Em última análise, o sacrifício da vida daqueles milhares de trabalhadores na Baixa do Cassange, em Angola, tinha sido inútil, de resultados contraproducentes que poderiam ser extensivos a toda a exploração colonial. Não valeram de nada... Manter empresas à custa de trabalho escravo em Angola e outro, em Portugal, sem direitos defendidos por Sindicatos proibidos pela Polícia do regime, apenas contribuiu para enriquecer empresários incompetentes.


... Bem se poderia dizer que, mais uma vez, o crime não compensou.

A política irresponsável e criminosa de um ditador, uma Administração cúmplice, cobarde e servil e uns milhares de colonos, voluntaristas, gente simples, de trabalho mas desinformada, manipulada e incapazes de compreender que o quadro para onde as suas vidas se tinham encaminhado estava transformado numa armadilha fatal.

E tudo isto foi possível de acontecer por duas razões: uma, de raiz, comezinha, evidente e que não foi percebida por quase um país inteiro: Aquela não era a nossa terra e aquela gente não era a nossa!

Viviam num Continente diferente, falavam línguas diferentes, a sua organização política e social era diferente como o eram, igualmente, a sua história e as suas crenças. Nada tinham em comum connosco e não consta que tenham solicitado a nossa presença para os governar.

A segunda razão, é que toda a gente ignorou os avisos, os sinais, as informações sobre o que iria acontecer, especialmente as mais altas autoridades administrativas de Angola que nada fizeram perante os ouvidos moucos do governo de Lisboa.

Talvez Salazar estivesse à espera do que inevitavelmente iria acontecer para poder mostrar depois na Assembleia-Geral da Nações Unidas, as fotografias das pessoas trucidadas e assim justificar a necessidade da presença dos portugueses em África, fotografias essas que nos foram mostradas um pouco às escondidas, enquanto cadetes do Curso de Oficiais Milicianos para nos despertar o instinto de vingança quando, dentro de meses fossemos combater.

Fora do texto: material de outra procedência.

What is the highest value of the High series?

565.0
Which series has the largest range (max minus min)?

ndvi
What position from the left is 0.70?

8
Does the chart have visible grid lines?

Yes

A legitimidade da guerra não era levantada pela generalidade dos soldados que me acompanharam, na sua maioria pouco menos que analfabetos, mas os seus desabafos e queixumes à boca calada diziam muito, em termos reprovadores, do que lhes ia na alma sobre aquela guerra e que era muito diferente, pela certa, do que teriam dito se estivessem a defender a sua terra e a sua gente.

Satisfaz-me a ideia de que tudo fiz para os proteger mas, honestamente, tenho que admitir que o acaso nos foi muito favorável e sem a sua ajuda não teria sido possível regressarmos todos. Como se costuma dizer: “a sorte na guerra é escapar.”

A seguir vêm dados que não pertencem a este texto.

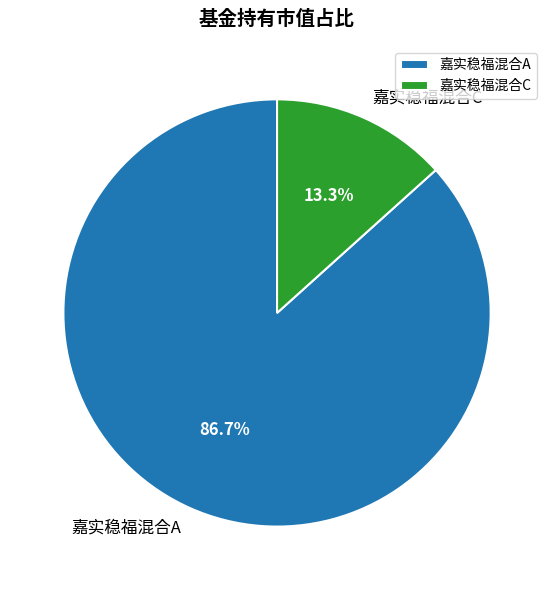

Which has a higher value, 嘉实稳福混合C or 嘉实稳福混合A?

嘉实稳福混合A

Acima de tudo o país foi vítima de um grande logro ao qual se juntaram, ao longo dos anos a seguir ao início da guerra, um cortejo enorme de mentiras produzidas por generais e políticos que os deviam ter feito corar de vergonha.

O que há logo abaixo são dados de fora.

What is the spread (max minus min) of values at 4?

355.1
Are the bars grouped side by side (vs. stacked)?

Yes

Mas não havia outra saída, as mentiras alimentam-se umas às outras e o desfecho só poderia ter sido o que foi: o regresso em massa de mais de 500.000 portugueses desorientados, confusos, alguns deles, os mais velhos, incapazes de resistir ao seu infortúnio mas, na generalidade dos casos, a integração foi possível e aconteceu de uma forma mais fácil e rápida do que se poderia pensar numa demonstração de vitalidade que talvez ajude a explicar muita coisa neste país de 8 séculos de existência.


Se pensarmos no trauma que foi o regresso dos 800.000 franceses a França com a independência da Argélia em 1962, bem podemos dizer que os portugueses produziram um milagre que já tinha acontecido com a Revolução dos Cravos, coisa nunca vista no mundo em nenhum golpe militar.

Falamos muito dos nossos defeitos e esquecemos esta característica que é nossa, faz parte dos portugueses: somos tolerantes, pacíficos, a convivência que ao longo dos séculos desenvolvemos com outros povos que nos contactavam nos muitos portos ao longo da nossa costa deu-nos a conhecer a diferença e desenvolveu-nos o sentimento do “outro”.